The Jamaica Olympic Association (JOA) will be granting three-year scholarships totalling $6 million to local coaches starting November 1, which will allow successful candidates to finance educational pursuits as well as living expenses, which the governing entity believes is a challenge the coaches encounter.
According to the release by the JOA, the scholarships will be awarded every three years and will involve a component of overseas assignments, which is one of the association’s strategic objectives. It stated that it is a landmark effort by the association.
“A grateful response to the commitment and admirable work of men and women who are architects in building Jamaica’s sporting capital and reputation and professional and amateur lives in sport. It is also JOA’s constructive response to the daily challenges some coaches face,” JOA’s Secretary General and Chief Executive Officer, Ryan Foster, said.
He stated that the JOA has been investing in and empowering coaches when it facilitated over 70 coaches from many sports across the spectrum in pursuing the Pan American Sport Organisation-sponsored (PASO) High Performance Coach Certificate course.

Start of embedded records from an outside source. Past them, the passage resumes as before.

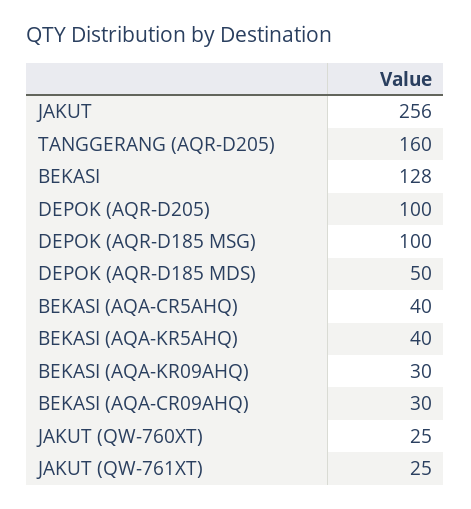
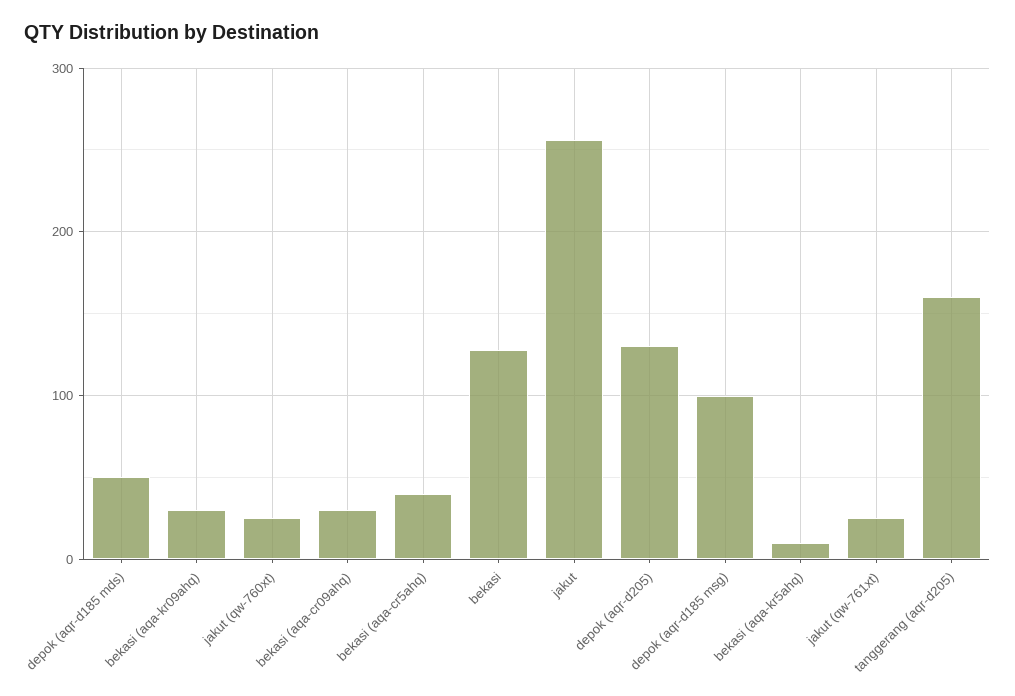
  {
    "JAKUT": 256,
    "TANGGERANG (AQR-D205)": 160,
    "BEKASI": 128,
-   "DEPOK (AQR-D205)": 100,
+   "DEPOK (AQR-D205)": 130,
    "DEPOK (AQR-D185 MSG)": 100,
    "DEPOK (AQR-D185 MDS)": 50,
    "BEKASI (AQA-CR5AHQ)": 40,
-   "BEKASI (AQA-KR5AHQ)": 40,
+   "BEKASI (AQA-KR5AHQ)": 10,
    "BEKASI (AQA-KR09AHQ)": 30,
    "BEKASI (AQA-CR09AHQ)": 30,
    "JAKUT (QW-760XT)": 25,
    "JAKUT (QW-761XT)": 25
  }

That initiative was lauded by several national and elite coaches, including track and field conditioners Reynaldo Walcott and O’Keile Stewart as well as national judo coach and Olympian, Szandra Szogedi.
“The PASO course allowed me to be aware of the wealth of coaching educational opportunities that are available through the JOA, IOC and PanAm Sports. I was able to feel comfortable and confident when coaching internationally as I was with my peers who also were enrolled in the same course,” Walcott said.
Stewart added: “Very informative and impactful of my development in the sport. The information received was quite practical and was easily understood as the presenters were quite skilled in their delivery. Most of the ethical principles taught were a reinforcement of what I was taught with additional information of which I wasn’t aware. The ethical aspects learnt have helped me to form the foundation on which I now operate and build my programme.”
“The PASO course was extremely useful and despite being in sport for over two decades at a high level, I still gained significant knowledge. I am very grateful for the opportunity JOA gave me to be able to complete this course,” Szogedi said.
JOA president, Christopher Samuda, believes the training is important to the different aspects of development of coaches.
“The life of a coach is an ongoing education in technical competencies and socio-psychology in relating to their charges as well as an experience in meeting expenses. Our objective at the JOA is to find practical solutions that will allow them to acquire functional knowledge and be self-sustaining so as to enable them to excel at what they do best. We have to reprogramme the programme for programmed success,” Samuda said.